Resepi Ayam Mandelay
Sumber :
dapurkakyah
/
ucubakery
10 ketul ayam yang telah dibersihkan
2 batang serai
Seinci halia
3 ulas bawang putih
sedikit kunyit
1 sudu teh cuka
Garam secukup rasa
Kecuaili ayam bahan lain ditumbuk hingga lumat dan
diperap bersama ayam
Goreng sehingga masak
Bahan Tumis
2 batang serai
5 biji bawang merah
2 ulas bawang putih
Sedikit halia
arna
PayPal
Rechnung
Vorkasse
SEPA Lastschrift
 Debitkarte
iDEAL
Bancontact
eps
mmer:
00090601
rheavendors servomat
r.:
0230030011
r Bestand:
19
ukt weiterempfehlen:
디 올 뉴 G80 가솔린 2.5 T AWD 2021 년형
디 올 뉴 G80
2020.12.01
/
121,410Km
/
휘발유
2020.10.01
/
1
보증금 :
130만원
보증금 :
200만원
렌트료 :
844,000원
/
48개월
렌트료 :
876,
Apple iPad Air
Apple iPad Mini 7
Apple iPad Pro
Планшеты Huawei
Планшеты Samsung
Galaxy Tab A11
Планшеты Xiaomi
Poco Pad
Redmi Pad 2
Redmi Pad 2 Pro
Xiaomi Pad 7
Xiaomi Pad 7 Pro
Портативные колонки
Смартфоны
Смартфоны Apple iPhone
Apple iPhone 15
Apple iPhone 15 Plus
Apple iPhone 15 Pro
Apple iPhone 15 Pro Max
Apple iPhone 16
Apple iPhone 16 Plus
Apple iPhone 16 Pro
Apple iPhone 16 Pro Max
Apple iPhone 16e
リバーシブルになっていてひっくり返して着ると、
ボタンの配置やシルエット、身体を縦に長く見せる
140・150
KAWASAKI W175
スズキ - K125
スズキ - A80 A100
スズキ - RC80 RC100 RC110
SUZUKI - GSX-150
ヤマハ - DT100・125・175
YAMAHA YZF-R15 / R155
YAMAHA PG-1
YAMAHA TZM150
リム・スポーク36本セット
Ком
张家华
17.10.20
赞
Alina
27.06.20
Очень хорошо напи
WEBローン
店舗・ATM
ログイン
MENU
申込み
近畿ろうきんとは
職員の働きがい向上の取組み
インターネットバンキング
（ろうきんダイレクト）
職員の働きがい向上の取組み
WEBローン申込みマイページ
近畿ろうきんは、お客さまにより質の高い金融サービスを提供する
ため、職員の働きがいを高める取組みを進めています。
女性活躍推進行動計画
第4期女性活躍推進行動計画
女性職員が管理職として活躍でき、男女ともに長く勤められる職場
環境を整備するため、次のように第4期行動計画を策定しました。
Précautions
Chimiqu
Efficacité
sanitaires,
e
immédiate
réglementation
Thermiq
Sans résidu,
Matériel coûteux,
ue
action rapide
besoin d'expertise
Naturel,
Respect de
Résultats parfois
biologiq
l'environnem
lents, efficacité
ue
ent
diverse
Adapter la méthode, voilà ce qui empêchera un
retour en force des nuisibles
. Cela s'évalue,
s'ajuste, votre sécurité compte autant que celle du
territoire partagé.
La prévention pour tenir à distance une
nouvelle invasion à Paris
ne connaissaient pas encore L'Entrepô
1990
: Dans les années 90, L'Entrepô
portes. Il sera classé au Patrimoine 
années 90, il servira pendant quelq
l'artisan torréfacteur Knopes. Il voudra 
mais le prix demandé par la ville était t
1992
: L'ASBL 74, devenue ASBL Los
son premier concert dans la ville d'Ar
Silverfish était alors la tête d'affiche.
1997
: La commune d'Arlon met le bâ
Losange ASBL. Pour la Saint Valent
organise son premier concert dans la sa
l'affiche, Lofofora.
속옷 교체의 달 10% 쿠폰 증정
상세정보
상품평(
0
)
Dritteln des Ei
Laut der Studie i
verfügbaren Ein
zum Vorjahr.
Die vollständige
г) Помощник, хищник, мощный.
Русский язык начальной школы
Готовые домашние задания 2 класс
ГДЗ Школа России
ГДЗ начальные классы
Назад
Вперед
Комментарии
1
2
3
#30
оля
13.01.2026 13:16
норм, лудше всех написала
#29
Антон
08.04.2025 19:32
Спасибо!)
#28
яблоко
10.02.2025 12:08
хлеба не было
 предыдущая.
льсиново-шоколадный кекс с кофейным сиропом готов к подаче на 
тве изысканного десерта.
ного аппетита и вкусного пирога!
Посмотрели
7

• [Job item]
Print only the lines that run from the start of the listing to the line bearing "Apple iPhone 15 Plus"; please keep the first line and that last one, exactly as they appear.

• [Finished task]
Resepi Ayam Mandelay
Sumber :
dapurkakyah
/
ucubakery
10 ketul ayam yang telah dibersihkan
2 batang serai
Seinci halia
3 ulas bawang putih
sedikit kunyit
1 sudu teh cuka
Garam secukup rasa
Kecuaili ayam bahan lain ditumbuk hingga lumat dan
diperap bersama ayam
Goreng sehingga masak
Bahan Tumis
2 batang serai
5 biji bawang merah
2 ulas bawang putih
Sedikit halia
arna
PayPal
Rechnung
Vorkasse
SEPA Lastschrift
 Debitkarte
iDEAL
Bancontact
eps
mmer:
00090601
rheavendors servomat
r.:
0230030011
r Bestand:
19
ukt weiterempfehlen:
디 올 뉴 G80 가솔린 2.5 T AWD 2021 년형
디 올 뉴 G80
2020.12.01
/
121,410Km
/
휘발유
2020.10.01
/
1
보증금 :
130만원
보증금 :
200만원
렌트료 :
844,000원
/
48개월
렌트료 :
876,
Apple iPad Air
Apple iPad Mini 7
Apple iPad Pro
Планшеты Huawei
Планшеты Samsung
Galaxy Tab A11
Планшеты Xiaomi
Poco Pad
Redmi Pad 2
Redmi Pad 2 Pro
Xiaomi Pad 7
Xiaomi Pad 7 Pro
Портативные колонки
Смартфоны
Смартфоны Apple iPhone
Apple iPhone 15
Apple iPhone 15 Plus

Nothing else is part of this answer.